Quando i boia dell’ISIS hanno decapitato due giapponesi, cittadini di un Paese lontano che non aveva preso alcuna iniziativa contro di loro, ho cominciato a chiedermi che senso avesse per loro farsi un ennesimo nemico senza ricavarne alcun apparente vantaggio. Quando hanno bruciato vivo il pilota giordano, cioè un musulmano sunnita come loro la cui unica colpa era di avere obbedito a degli ordini e doveva essere considerato un prigioniero di guerra, mi sono chiesto se si rendevano conto che, con quell’azione barbarica avrebbero scatenato contro di loro anche buona parte di quel mondo arabo che, fino a quel momento, aveva mantenuto nei loro confronti un atteggiamento abbastanza ambiguo. Quando hanno fatto seguire le tre esecuzioni-shock da una serie di messaggi in cui minacciavano tutti i Paesi europei che- con lo spiegamento di mezzi militari o anche soltanto a parole – si erano scagliati contro di loro, ho cominciato a riflettere su quali sono i reali obbiettivi della loro organizzazione, più feroce di Al Qaeda e con ambizioni territoriali che Osama Bin Laden non aveva. Pensa davvero, l’ISIS, di potere sfidare il mondo intero solo con il ricorso al terrore e all’intimidazione? Vuole diventare il polo di attrazione per tutti i giovani dell’universo islamico (1,6 miliardi di persone) che hanno una specie di “culto della morte”, ispirandosi alla setta degli “Assassini” che imperversò nel Medio Oriente nei secoli bui? Le loro azioni sono veramente ispirate solo dalla jihad, dalla volontà di imporre a tutti anche con metodi barbari la versione più primitiva e crudele dell’Islam e di eliminare tutti coloro che non li vogliono seguire su questa strada? Vogliono vendicare l’Islam per le sconfitte che ha subito nel corsio dei secoli dai “crociati”? O, ipotesi estrema, sono affini ai Khmer rossi, che in nome di una ideologia perversa sterminarono un terzo della popolazione cambogiana per “purificarla”?

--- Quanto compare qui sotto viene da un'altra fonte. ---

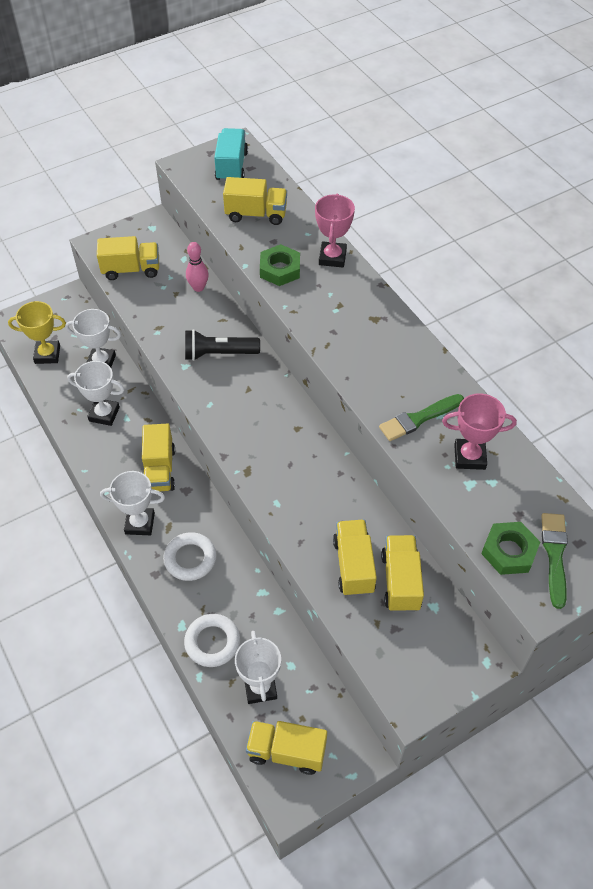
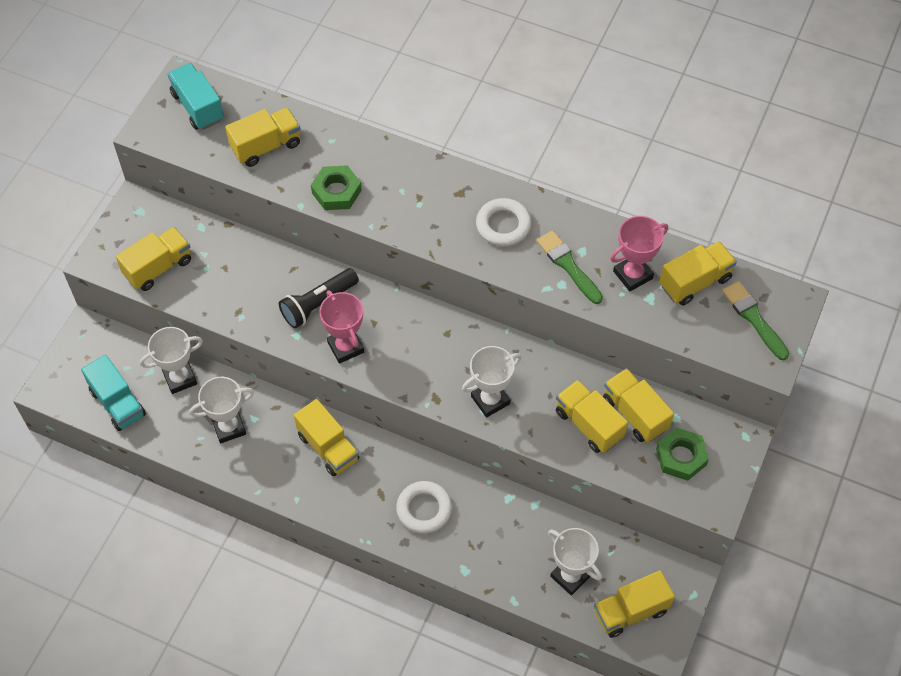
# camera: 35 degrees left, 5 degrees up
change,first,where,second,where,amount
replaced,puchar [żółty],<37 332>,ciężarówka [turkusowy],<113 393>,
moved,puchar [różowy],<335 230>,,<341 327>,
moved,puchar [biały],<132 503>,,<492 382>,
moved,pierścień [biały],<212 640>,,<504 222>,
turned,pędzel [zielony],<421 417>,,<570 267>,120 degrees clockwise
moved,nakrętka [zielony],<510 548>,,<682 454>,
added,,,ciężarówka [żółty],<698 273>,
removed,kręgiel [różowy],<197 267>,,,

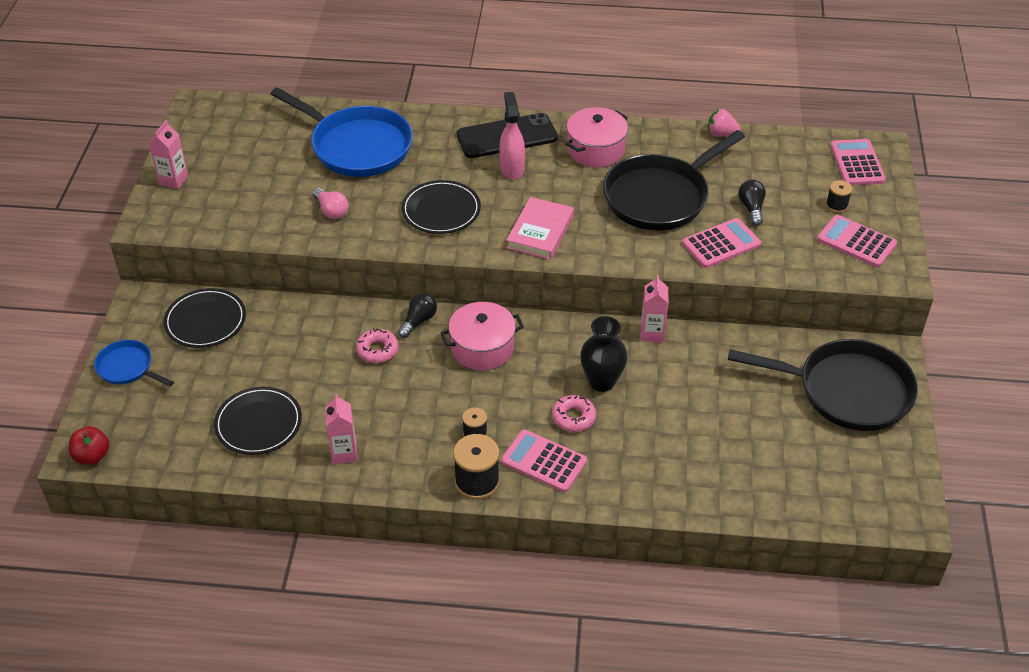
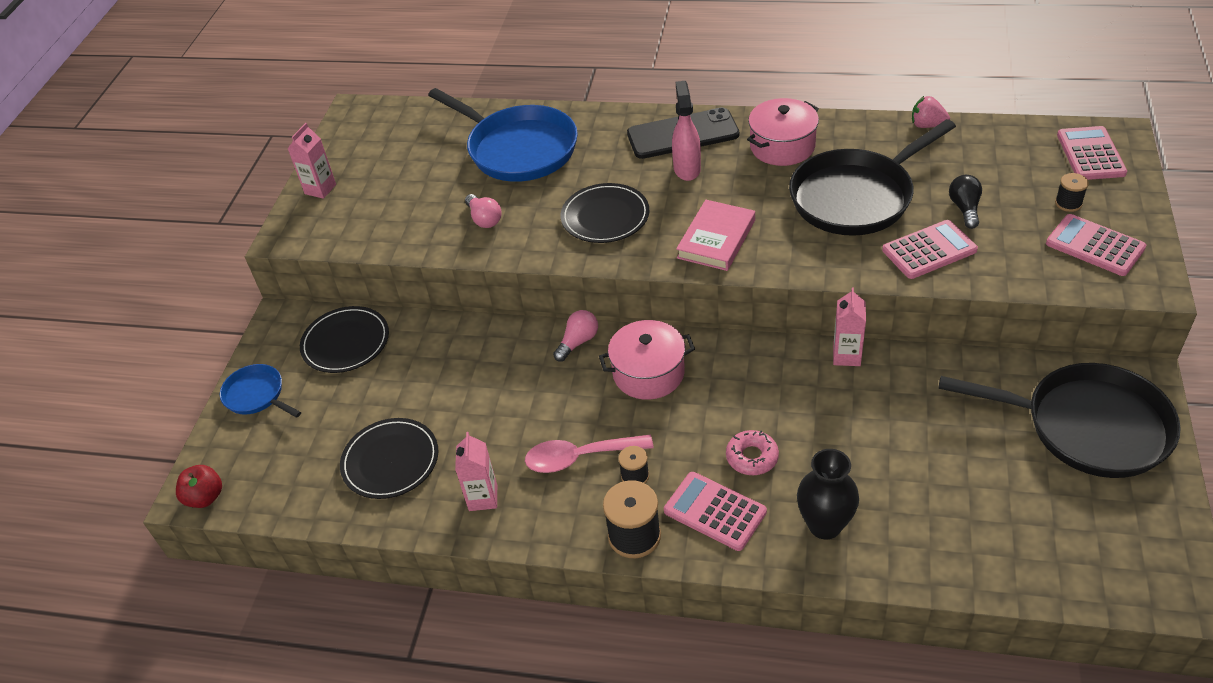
# camera: 10 degrees right, 0 degrees up
change,first,where,second,where,amount
added,,,łyżka [różowy],<589 454>,
recoloured,żarówka [czarny],<417 315>,żarówka [różowy],<575 335>,
moved,wazon [czarny],<604 354>,,<828 494>,
removed,donut [różowy],<377 345>,,,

Forse, la risposta sta nella combinazione di tutti  questi fattori, ma per ora non abbiamo elementi certi. Il sedicente Califfo, Al Bghdadi, rimane un personaggio misterioso e quasi nulla sappiamo degli uomini che lo circondano e che, con non più di 30.000 combattenti, sono riusciti a impadronirsi di un territorio vasto come mezza Italia e – a quanto trapela da un territorio in cui nessun giornalista osa più avventurarsi – perfino a farne uno Stato funzionante. Una cosa, tuttavia, è certa: l’ISIS costituisce una minaccia terribilmente seria per tutti e commetteremmo un grave errore se prendessimo le loro bellicose dichiarazioni,  come quella di piantare la bandiera nera sulla cupola di S.Pietro, come semplice propaganda. Ho l’impressione che almeno fino agli attentati di Parigi i governi europei abbiano sottovalutato il pericolo e non abbiano destinato mezzi sufficienti alla sorveglianza dei cosiddetti “jihadisti di ritorno” (i giovani musulmani con passaporti europei e quindi liberi di spostarsi all’interno dell’area Schengen ritornati addestrati e più agguerriti che mai dai campi di battaglia della Mesopotamia). Adesso il livello di allarme si è alzato e perfino l’Italia ha cominciato ad espellere chi faceva del proselitismo per l’ISIS o incitava all’odio, con la speranza che qualche magistrato non annulli i provvedimenti come è spesso accaduto in passato. Ma sarebbe illusorio pensare di riuscire a prevenire tutti gli attacchi, tenuto conto che abbiamo a che fare con individui che non esitano a morire per la propria causa. Perciò, prepariamoci a un periodo turbolento, cui si potrà mettere fine solo dopo aver preso atto che, contro un nemico che sembra uscito dal Medioevo, si può e si deve – almeno per un certo periodo – ricorrere a leggi speciali. Proprio come si fece con la legge Reale ai tempi delle BR.